Unhappily, Fabbri's failure to consider thoughtfully the implications of disagreements between Derrida and Rorty is not the central problem with The Domestication of Derrida. The central problem, instead, is that Fabbri consistently upbraids Rorty for views Rorty does not hold. Probably the most stunning instance of misinterpretation in this book is Fabbri's contention that Rorty favors near-fascism to suppress social critique. Fabbri writes that "Rorty clearly asserts the possibility of resorting to violence to eradicate the philosophical threats to democracy" (Fabbri, 123) and that "Rorty does not hesitate to summon the brutal intervention of the police to enforce the social status quo" (125). Fabbri bases these claims on a passage in Rorty's "The Priority of Democracy to Philosophy." In that passage, Rorty says that a liberal democracy "will use force against the individual conscience, just insofar as conscience leads individuals to act so as to threaten democratic institutions" (Objectivity, Relativism, and Truth, 183). Fabbri ought to be aware that Rorty argues throughout his corpus in favor of free, unfettered society-wide discussion as a prerequisite for social and conceptual progress. Fabbri also ought to have understood that this passage is about the Unabomber and his ilk: they must be restrained if the rest of us are to be able to go about our lives. Fabbri simply assumes that by "threats to democratic institutions" Rorty understands "open discussion" as a threat, when Rorty's real concern is preventing acts of violence that make open discussion impossible.

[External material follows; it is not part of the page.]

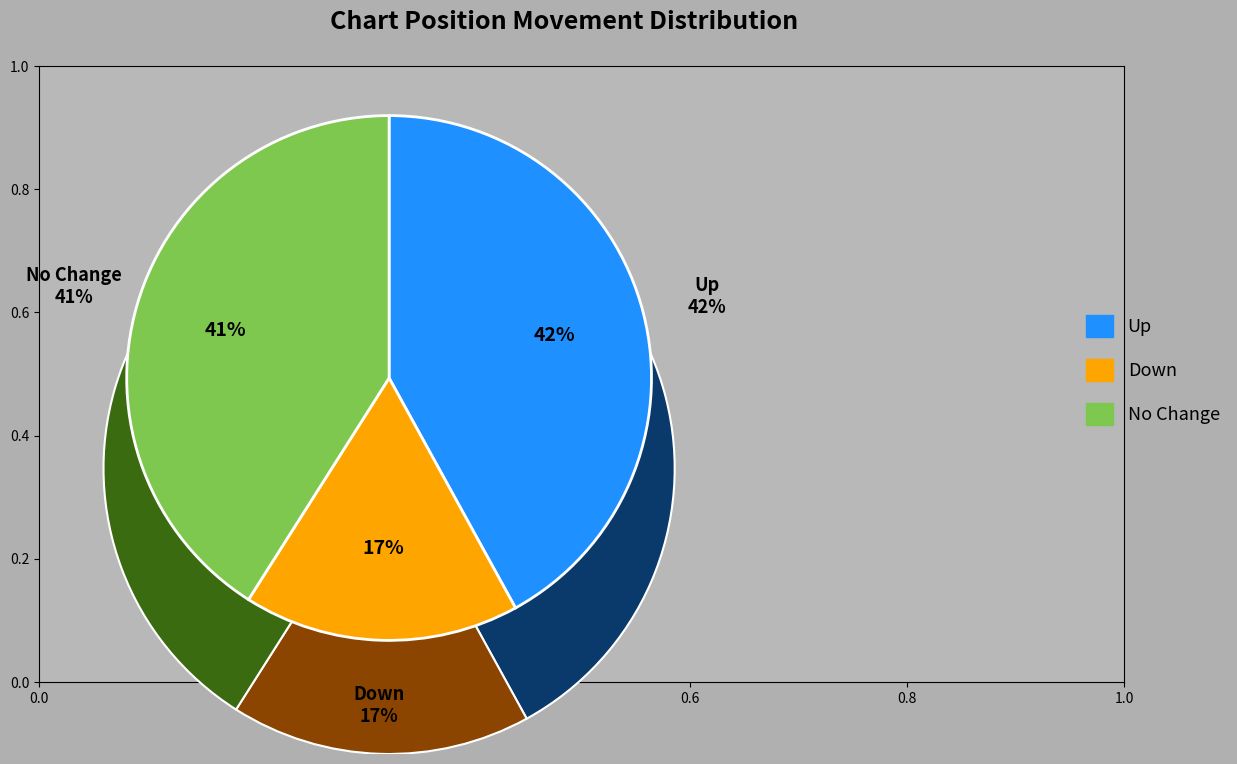

Do down and - together represent more than half of the pie?

Yes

Nearly as egregious is Fabbri's contention that Rorty does not care to "desubjugate" minorities (Fabbri, 116) and wishes instead to leave the dispossessed in conditions of oppression. Fabbri claims Rorty maintains that "We can survive only by forbidding the Third World's inhabitants all the comforts we enjoy… . There is no reason for him to care about the 'not-we'" (Fabbri, 119). Again, this ignores Rorty's repeated calls to "imagine [ourselves] in the shoes of the despised and the oppressed" ("Human Rights, Rationality, and Sentimentality," Truth and Progress, 179) and to "stay on the lookout for marginalized people -- people whom we still instinctively think of as 'they' rather than 'us'" ("Solidarity," Contingency, Irony, and Solidarity, 196). Rorty explicitly exhorts Western democracies to expand our sense of "we" so that we begin to care for the needs of people beyond those we have considered thus far.

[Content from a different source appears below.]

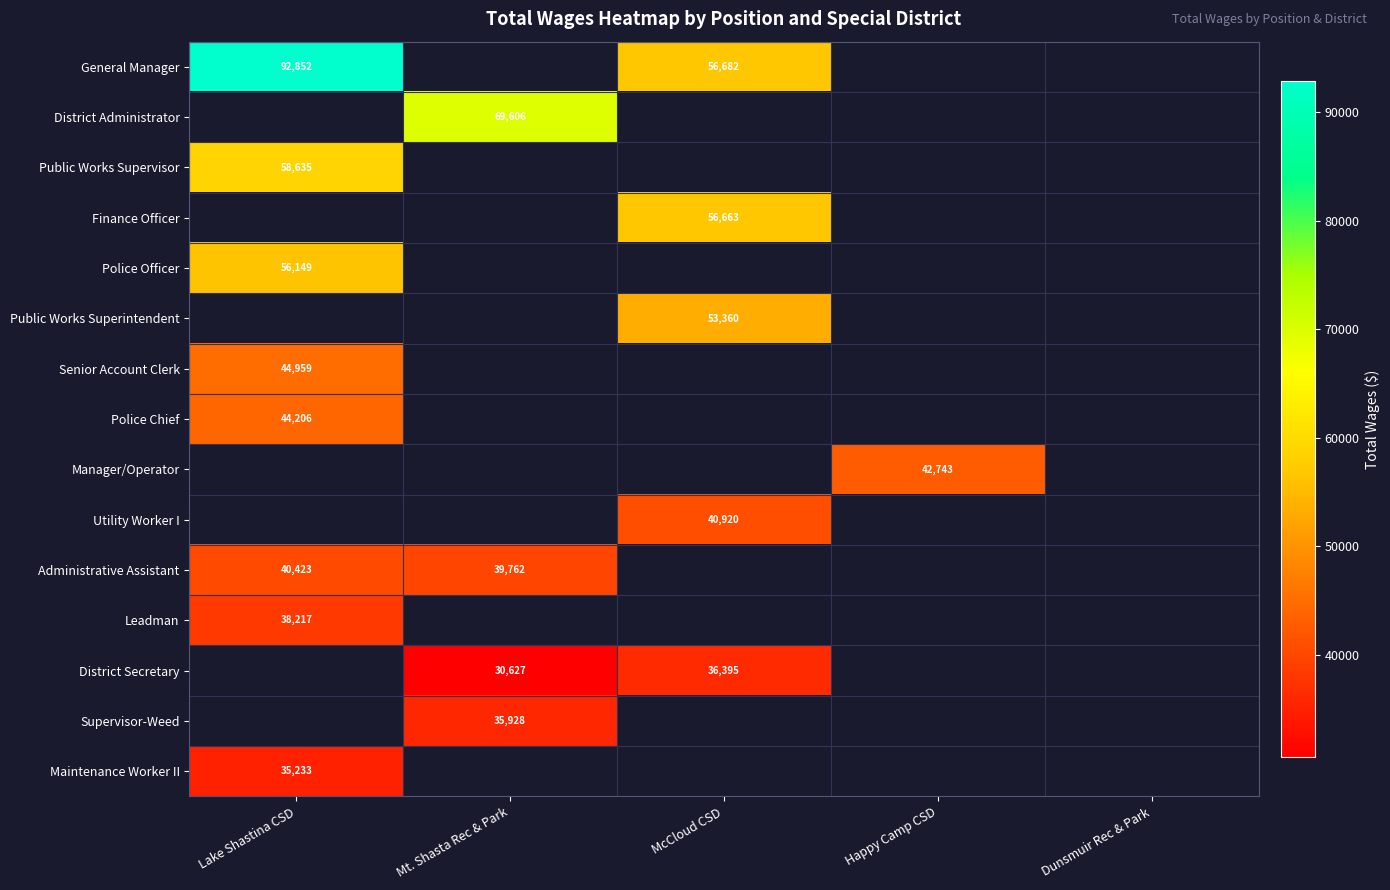

True or false: Senior Account Clerk has a value of 44959 at Lake Shastina CSD.

True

Fabbri makes other blunders of this sort. For instance, he claims that Rorty, the author of "The Contingency of Language," "The Contingency of Selfhood," and "The Contingency of a Liberal Community" (all in Contingency, Irony, and Solidarity), opposes a focus on "the radical contingency of the current now" (Fabbri, 118). He attributes to Rorty a "ban" " (Fabbri, 117) on non-intellectuals assessing their own social shaping. (Rorty imagines a descriptive scenario in which non-intellectuals are "commonsensically nominalist and historicist" without caring to pursue further philosophical inquiry, but nowhere suggests the scenario is prescriptive. See "Private Irony and Liberal Hope," Contingency, Irony, and Solidarity, 87.) As before, Fabbri's claims are enabled by readings that take Rorty's sentences out of their original context, and isolate them from his persistently stated themes. It is unfortunate that such hermeneutic irresponsibility occurs in a book hoping to show that Rorty's use of Derrida rests on a misinterpretation.

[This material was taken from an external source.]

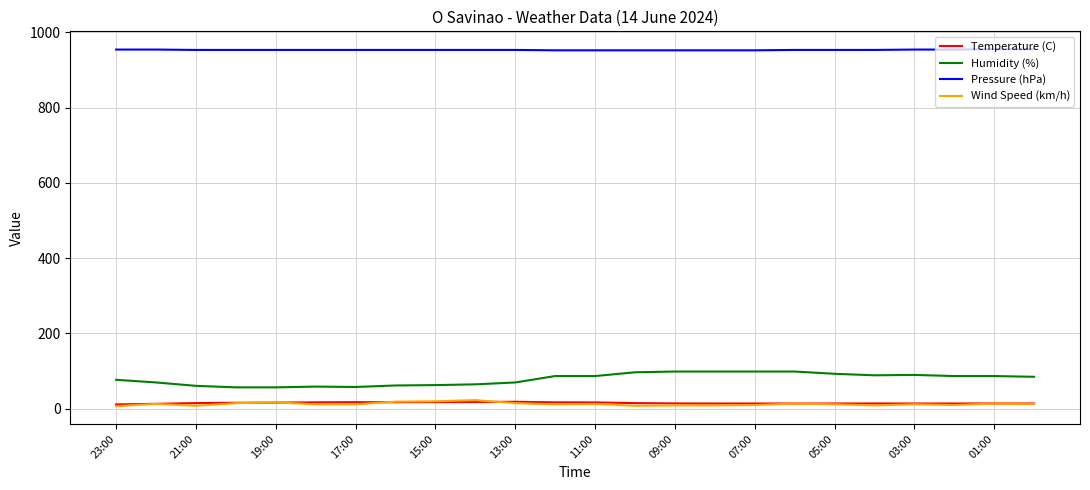

What is the sum of all Temperature (C) values?

371.0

Is language itself ineradicably metaphysical, or can it be pragmatically repurposed without an essentialistic foundation? Do we make concrete, political improvements in our lives when we destabilize the language in which we understand ourselves, or do we merely clear the way for subsequent concrete, political improvements? These questions are not so oppositional as the choice between, say, Platonism and postmodernism. But for anyone interested in postmodern theorizing, they are important questions nonetheless. Family disputes are best resolved with careful attention to the legitimate claims of all parties. Readers in search of such an approach are advised to look beyond The Domestication of Derrida.